Christopher McCormick

St. Thomas University

Chris McCormick teaches criminology at St. Thomas University in Fredericton, New Brunswick.

  • Constructing Danger, 2nd edition

    Emotions and Mis/Representation of Crime in the News

    By Christopher McCormick     September 2010

    Crime reporting is often thought to be simply an objective and factual description of an event. In Constructing Danger Chris McCormick argues that crime is more than simply reported: it is constructed. And sometimes it is distorted, exaggerated and manipulated in order to create certain impressions of and opinions about the world. Examining issues such as how misrepresentations of AIDS perpetuates harmful stereotypes, the underrepresentation of women in the news, the trivialization of sexual assault and the sensationalized focus on violent crime, this book challenges readers to approach the news with a more critical eye and to recognize how misrepresentations lead to a distorted perception of the world.

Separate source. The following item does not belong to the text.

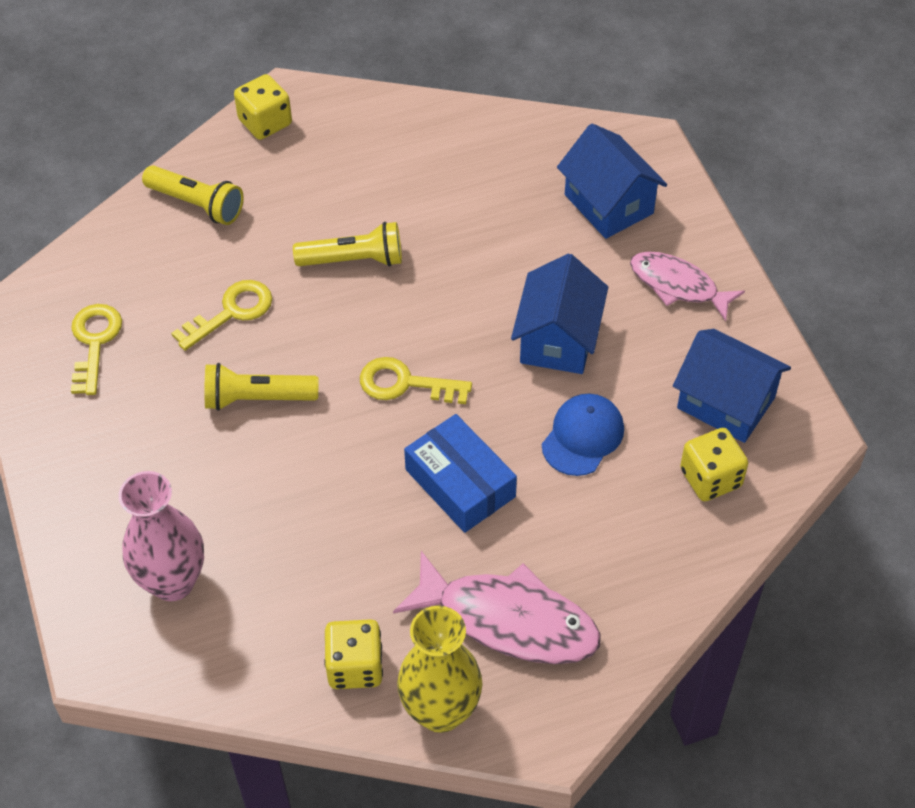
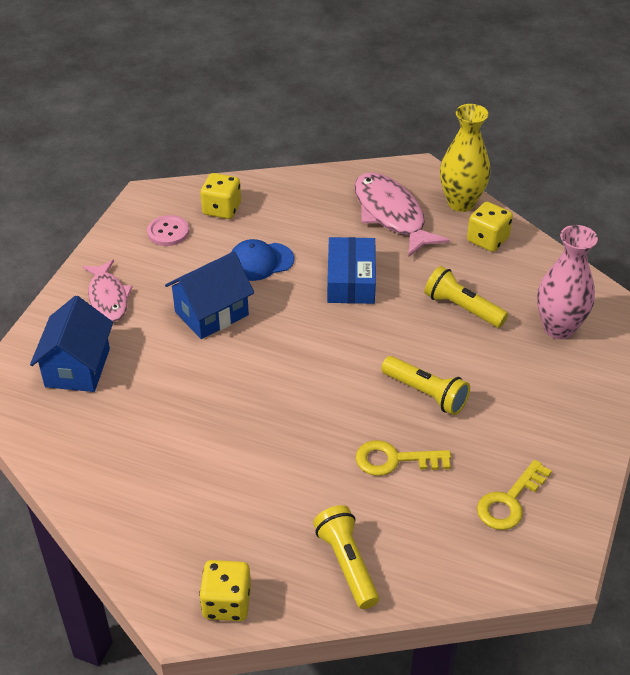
camera: 140 degrees left, 10 degrees down
(354, 260) = (277, 441): yellow flashlight -> yellow flashlight (462, 308)
(405, 384) = (326, 345): yellow key -> none
(726, 403) = (168, 232): blue house -> pink button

Further, this book asks the reader to consider the consequences of holding this distorted vision, from increased surveillance and legislation to the normalization of violence.

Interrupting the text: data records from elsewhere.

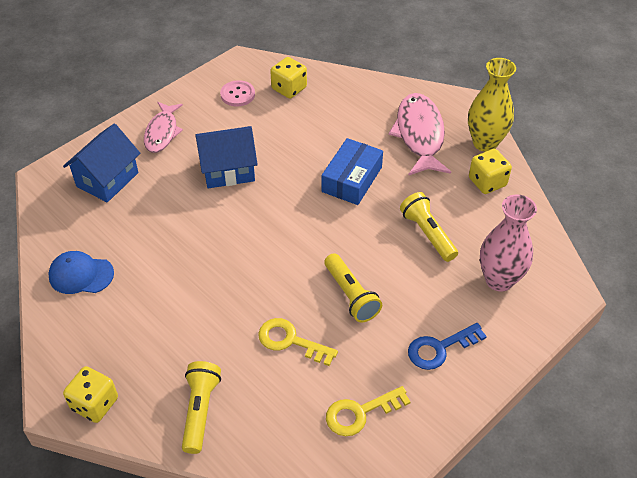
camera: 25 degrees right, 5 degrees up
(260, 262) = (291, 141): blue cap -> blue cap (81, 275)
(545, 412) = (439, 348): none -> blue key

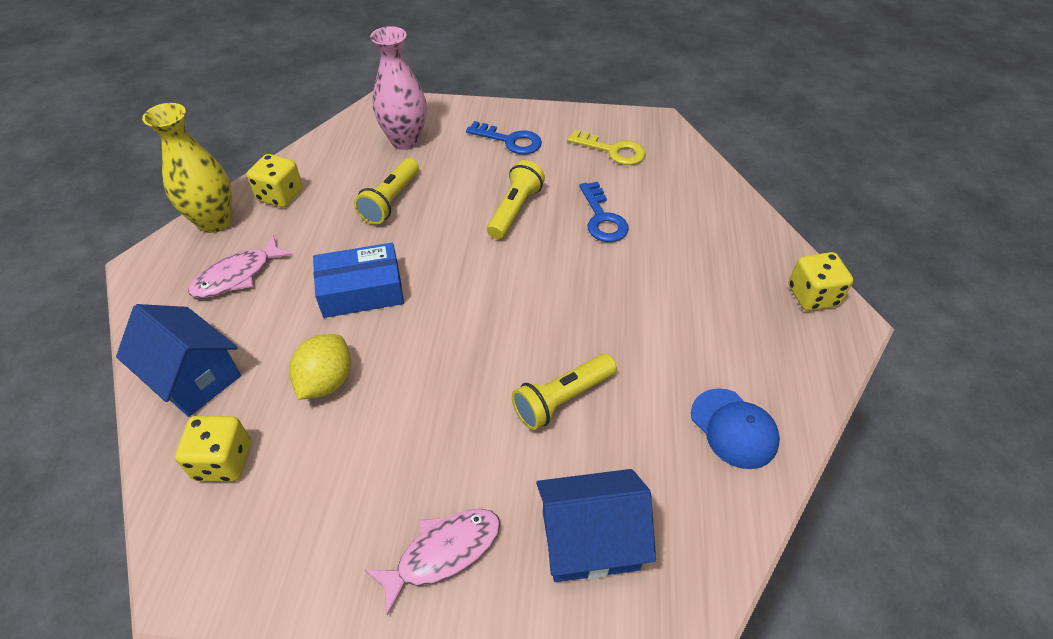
camera: 130 degrees left, 0 degrees up
(200, 411) = (725, 229): yellow flashlight -> yellow flashlight (562, 399)
(228, 170) = (446, 412): blue house -> blue house (194, 377)
(237, 94) = (281, 519): pink button -> none
(290, 341) = (602, 218): yellow key -> blue key
(298, 137) = (326, 381): none -> yellow lemon
(419, 135) = (237, 276): pink fish -> pink fish, size x0.65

  • The Westray Chronicles

    A Case Study in Corporate Crime

    Edited by Christopher McCormick     January 1999

    In this book authors from backgrounds as diverse as engineering to public relations are brought together to create a holistic picture of what happened at Westray. From an analysis of the geology of the underlying coal seam to an assessment of the difficulties of pinning legal responsibility on the company, the government or any of the managers, this book constitutes one of the few case studies of corporate crime in Canada. The contributors offer the reader challenging new ways to think about workplace disasters and occupational injuries. Each contributor brings their special expertise to bear in a way that makes complicated issues transparent to the most general reader. At the same time, footnotes and references guide the reader who desires more extensive information.